WORK TASK A:
In the golf forum thread, how many other players does Smiffy want for the fourball?

# Quality fourball needed for Crowborough Beacon



## Smiffy (Oct 2, 2012)

For various reasons I won't be a member at Crowborough Beacon next year.
I'm looking for 3 other players to make up a "quality fourball" as a final farewell.
Players need to be of a standard that will match with my expectations, and knobs need not apply.
Any takers????


----------



## bobmac (Oct 2, 2012)

Smiffy said:



			For various reasons I won't be a member at Crowborough Beacon next year.
I'm looking for 3 other players to make up a "quality fourball" as a final farewell.
Players need to be of a standard that will match with my expectations, so knobs only apply.
Any takers????
		
Click to expand...

Fixed


----------



## richart (Oct 2, 2012)

If you don't want me to play, just say so, no need to be subtle.


----------



## pokerjoke (Oct 2, 2012)

Hi Smiffy hope all is well mate.
What day and date you looking at.
Its a long way for me but it would be a pleasure,depending on date.


----------



## Fader (Oct 2, 2012)

Its only about an our away from where I live, so if you know what sort of dates your looking at and if you think I fall into the catergory of not being a knob I may be available for a knock


----------



## chrisd (Oct 2, 2012)

................ well I havn't had a second invite since the first game!


----------



## duncan mackie (Oct 2, 2012)

not sure what your expectaions are.....but depending on the date I would welcome the opportunity to join you on this auspicious day.


----------



## Deleted Member 1156 (Oct 2, 2012)

Brilliant Smiffy, you've made everyone paranoid now and scared to apply   :rofl:


----------



## richart (Oct 2, 2012)

drive4show said:



			Brilliant Smiffy, you've made everyone paranoid now and scared to apply   :rofl:
		
Click to expand...

 Gordon you can play with me at Blackmoor, my standards are much lower.


----------



## USER1999 (Oct 2, 2012)

Dates?


----------



## bobmac (Oct 2, 2012)

You may not hear from Smiffy for a while.
He went to the dentist this morning and was last seen staggering around Bexhill relaxed as a newt.


----------



## RichardC (Oct 2, 2012)

Page-level text extractions:

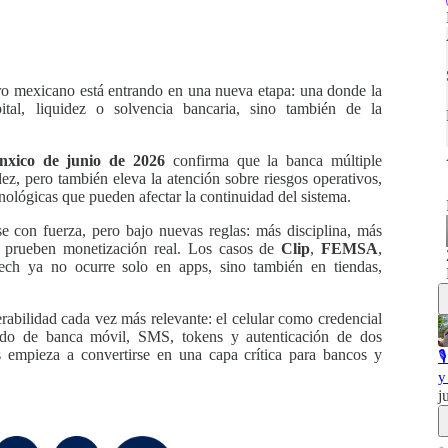
ro mexicano está entrando en una nueva etapa: una donde la
tal, liquidez o solvencia bancaria, sino también de la
nxico de junio de 2026
confirma que la banca múltiple
dez, pero también eleva la atención sobre riesgos operativos,
nológicas que pueden afectar la continuidad del sistema.
se con fuerza, pero bajo nuevas reglas: más disciplina, más
 prueben monetización real. Los casos de
Clip
,
FEMSA
,
tech ya no ocurre solo en apps, sino también en tiendas,
abilidad cada vez más relevante: el celular como credencial
endo de banca móvil, SMS, tokens y autenticación de dos
es empieza a convertirse en una capa crítica para bancos y

y
j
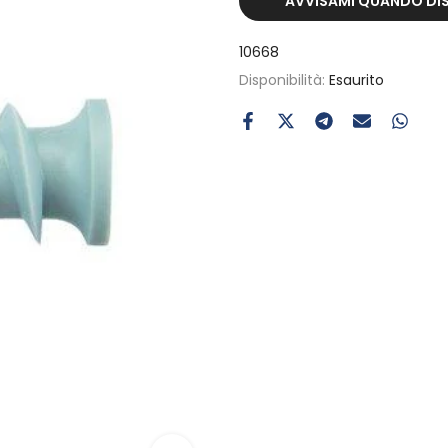
AVVISAMI QUANDO DIS
10668
Disponibilità:
Esaurito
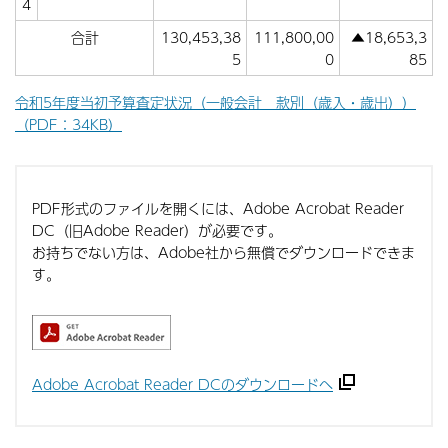
4
合計
130,453,38
111,800,00
▲18,653,3
5
0
85
令和5年度当初予算査定状況（一般会計 款別（歳入・歳出））
（PDF：34KB）
PDF形式のファイルを開くには、Adobe Acrobat Reader
DC（旧Adobe Reader）が必要です。
お持ちでない方は、Adobe社から無償でダウンロードできま
す。
Adobe Acrobat Reader DCのダウンロードへ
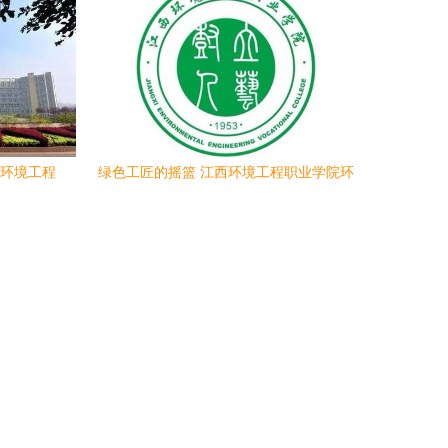
践行绿色责任与风范
 环境工程
绿色工匠的摇篮 江西环境工程职业学院环
境工程专业探秘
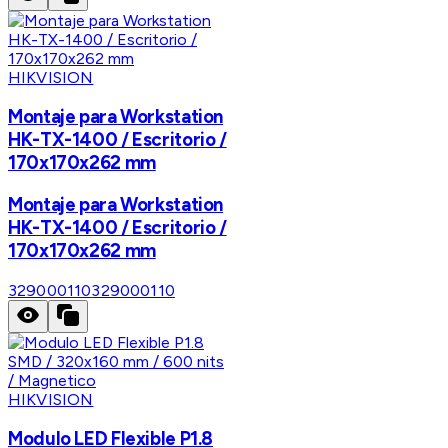
HIKVISION
Montaje para Workstation
HK-TX-1400 / Escritorio /
170x170x262 mm
Montaje para Workstation
HK-TX-1400 / Escritorio /
170x170x262 mm
329000110
329000110
HIKVISION
Modulo LED Flexible P1.8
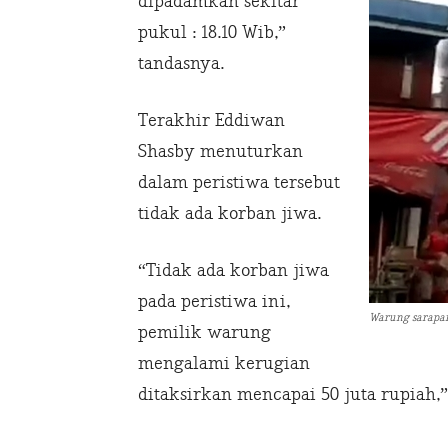
dipadamkan sekitar
pukul : 18.10 Wib,”
tandasnya.
Terakhir Eddiwan
Shasby menuturkan
dalam peristiwa tersebut
tidak ada korban jiwa.
“Tidak ada korban jiwa
pada peristiwa ini,
Warung sarapan
pemilik warung
mengalami kerugian
ditaksirkan mencapai 50 juta rupiah,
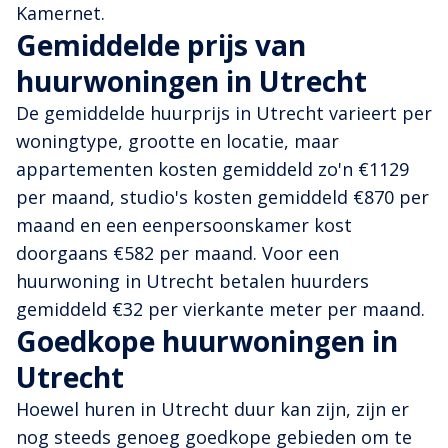
Kamernet.
Gemiddelde prijs van
huurwoningen in Utrecht
De gemiddelde huurprijs in Utrecht varieert per
woningtype, grootte en locatie, maar
appartementen kosten gemiddeld zo'n €1129
per maand, studio's kosten gemiddeld €870 per
maand en een eenpersoonskamer kost
doorgaans €582 per maand. Voor een
huurwoning in Utrecht betalen huurders
gemiddeld €32 per vierkante meter per maand.
Goedkope huurwoningen in
Utrecht
Hoewel huren in Utrecht duur kan zijn, zijn er
nog steeds genoeg goedkope gebieden om te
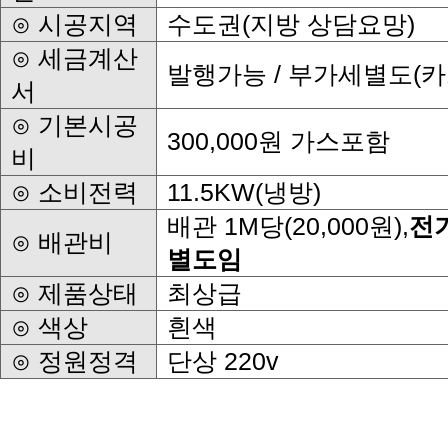
⊙ 시공지역
수도권(지방 상담요망)
발행가능 / 부가세별도(
서
300,000원 가스포함
비
⊙ 소비전력
11.5KW(냉방)
배관 1M당(20,000원),
⊙ 배관비
별도임
⊙ 제품상태
최상급
⊙ 색상
흰색
⊙ 정원정격
단상 220v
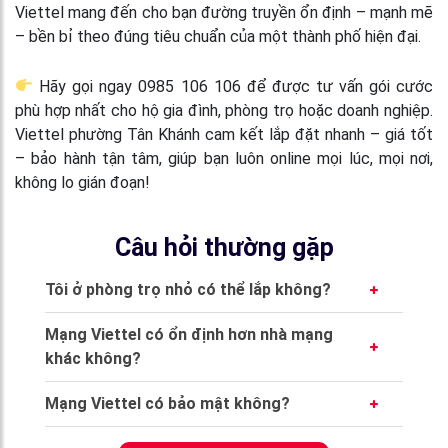
Viettel mang đến cho bạn đường truyền ổn định – mạnh mẽ
– bền bỉ theo đúng tiêu chuẩn của một thành phố hiện đại.
Hãy gọi ngay 0985 106 106 để được tư vấn gói cước
phù hợp nhất cho hộ gia đình, phòng trọ hoặc doanh nghiệp.
Viettel phường Tân Khánh cam kết lắp đặt nhanh – giá tốt
– bảo hành tận tâm, giúp bạn luôn online mọi lúc, mọi nơi,
không lo gián đoạn!
Câu hỏi thường gặp
Tôi ở phòng trọ nhỏ có thể lắp không?
Được! Viettel hỗ trợ lắp wifi cho mọi loại hình
Mạng Viettel có ổn định hơn nhà mạng
nhà ở, từ phòng trọ, nhà riêng đến căn hộ mini.
khác không?
Gói NETVT là lựa chọn phù hợp nhất – rẻ,
Rất ổn định. Viettel sử dụng hạ tầng cáp
sóng khỏe, dùng ổn định cho 3–5 thiết bị.
Mạng Viettel có bảo mật không?
quang GPON riêng biệt, kết hợp với hệ thống
Có. Tất cả modem và router Viettel đều được
điều phối kỹ thuật theo khu vực, đảm bảo tốc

WORK TASK B:
Copy the page-level text extraction rows from the start of the rows through the line containing "se con fuerza, pero", including that line. Leave the pictures out.

WRITTEN ANSWER A:
Three.

WRITTEN ANSWER B:
ro mexicano está entrando en una nueva etapa: una donde la
tal, liquidez o solvencia bancaria, sino también de la
nxico de junio de 2026
confirma que la banca múltiple
dez, pero también eleva la atención sobre riesgos operativos,
nológicas que pueden afectar la continuidad del sistema.
se con fuerza, pero bajo nuevas reglas: más disciplina, más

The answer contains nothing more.